#### Stored records:
⟨

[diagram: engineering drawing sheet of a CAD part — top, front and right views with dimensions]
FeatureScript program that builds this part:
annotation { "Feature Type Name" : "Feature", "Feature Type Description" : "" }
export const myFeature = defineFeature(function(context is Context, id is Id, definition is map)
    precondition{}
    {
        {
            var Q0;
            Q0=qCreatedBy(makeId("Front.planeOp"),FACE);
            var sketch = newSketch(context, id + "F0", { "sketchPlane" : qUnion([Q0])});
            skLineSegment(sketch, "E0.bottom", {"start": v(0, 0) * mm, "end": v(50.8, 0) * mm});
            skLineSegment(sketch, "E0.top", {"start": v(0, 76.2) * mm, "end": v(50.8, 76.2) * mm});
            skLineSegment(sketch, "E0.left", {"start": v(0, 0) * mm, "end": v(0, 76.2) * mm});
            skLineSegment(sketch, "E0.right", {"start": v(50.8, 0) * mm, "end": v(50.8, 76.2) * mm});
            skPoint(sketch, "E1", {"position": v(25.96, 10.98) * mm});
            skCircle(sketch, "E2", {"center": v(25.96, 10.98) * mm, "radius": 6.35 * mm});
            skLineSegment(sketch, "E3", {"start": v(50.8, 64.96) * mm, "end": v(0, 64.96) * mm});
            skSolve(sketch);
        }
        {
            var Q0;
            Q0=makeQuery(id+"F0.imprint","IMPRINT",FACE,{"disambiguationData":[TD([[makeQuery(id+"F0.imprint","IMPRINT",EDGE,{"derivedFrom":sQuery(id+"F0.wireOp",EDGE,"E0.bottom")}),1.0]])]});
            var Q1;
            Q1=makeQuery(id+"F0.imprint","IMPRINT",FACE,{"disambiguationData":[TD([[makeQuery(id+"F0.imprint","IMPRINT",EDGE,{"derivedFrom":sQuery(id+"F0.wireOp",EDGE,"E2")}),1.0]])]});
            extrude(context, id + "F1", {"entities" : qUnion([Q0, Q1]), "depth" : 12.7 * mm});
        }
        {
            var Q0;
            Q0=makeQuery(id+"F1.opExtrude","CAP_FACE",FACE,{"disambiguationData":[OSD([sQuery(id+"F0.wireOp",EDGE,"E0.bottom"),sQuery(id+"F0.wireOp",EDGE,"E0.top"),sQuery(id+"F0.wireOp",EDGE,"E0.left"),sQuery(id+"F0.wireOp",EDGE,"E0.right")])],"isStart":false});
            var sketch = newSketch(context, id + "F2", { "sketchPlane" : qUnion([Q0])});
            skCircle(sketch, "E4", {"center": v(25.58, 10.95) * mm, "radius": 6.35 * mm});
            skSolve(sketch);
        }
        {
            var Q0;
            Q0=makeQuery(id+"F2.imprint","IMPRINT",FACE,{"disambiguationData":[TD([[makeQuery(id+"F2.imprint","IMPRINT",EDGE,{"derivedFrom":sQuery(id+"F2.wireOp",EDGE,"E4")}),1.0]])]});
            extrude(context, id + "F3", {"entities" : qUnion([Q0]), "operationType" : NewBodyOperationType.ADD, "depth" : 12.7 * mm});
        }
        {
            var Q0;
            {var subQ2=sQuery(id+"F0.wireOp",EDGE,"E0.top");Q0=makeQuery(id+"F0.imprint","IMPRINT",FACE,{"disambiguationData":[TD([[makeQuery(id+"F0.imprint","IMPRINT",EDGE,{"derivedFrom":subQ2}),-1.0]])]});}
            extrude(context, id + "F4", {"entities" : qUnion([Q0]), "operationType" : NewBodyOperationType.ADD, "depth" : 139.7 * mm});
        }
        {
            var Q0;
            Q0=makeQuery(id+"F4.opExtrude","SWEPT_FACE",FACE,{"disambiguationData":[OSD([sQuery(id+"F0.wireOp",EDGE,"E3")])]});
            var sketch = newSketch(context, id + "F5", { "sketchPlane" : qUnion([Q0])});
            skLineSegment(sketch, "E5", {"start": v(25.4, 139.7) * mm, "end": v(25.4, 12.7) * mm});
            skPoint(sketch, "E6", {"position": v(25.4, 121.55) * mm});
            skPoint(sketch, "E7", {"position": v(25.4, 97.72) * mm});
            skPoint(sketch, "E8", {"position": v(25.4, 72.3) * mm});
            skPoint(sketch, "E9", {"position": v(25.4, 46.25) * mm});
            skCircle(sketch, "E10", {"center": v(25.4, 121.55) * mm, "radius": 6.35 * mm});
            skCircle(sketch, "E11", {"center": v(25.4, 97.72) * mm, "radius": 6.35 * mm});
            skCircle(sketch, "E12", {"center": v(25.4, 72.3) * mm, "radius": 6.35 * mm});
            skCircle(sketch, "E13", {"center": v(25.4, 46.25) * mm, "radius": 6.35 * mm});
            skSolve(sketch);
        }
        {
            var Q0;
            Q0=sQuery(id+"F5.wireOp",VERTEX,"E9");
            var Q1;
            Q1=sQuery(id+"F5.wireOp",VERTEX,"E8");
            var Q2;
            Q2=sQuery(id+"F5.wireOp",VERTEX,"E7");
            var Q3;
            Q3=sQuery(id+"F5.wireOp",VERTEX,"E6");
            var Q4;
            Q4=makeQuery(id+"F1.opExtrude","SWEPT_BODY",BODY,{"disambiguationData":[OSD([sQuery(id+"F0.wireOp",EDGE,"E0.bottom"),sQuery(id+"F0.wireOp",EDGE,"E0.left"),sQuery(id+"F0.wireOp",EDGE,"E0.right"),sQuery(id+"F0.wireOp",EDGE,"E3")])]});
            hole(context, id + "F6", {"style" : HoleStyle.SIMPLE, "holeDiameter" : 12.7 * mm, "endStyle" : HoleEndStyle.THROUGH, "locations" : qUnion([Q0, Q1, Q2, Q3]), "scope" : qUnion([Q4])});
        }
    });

⟩

#### Exercise:
State only how many lines of the items above contain the word "FACE".

#### Exercise solution:
7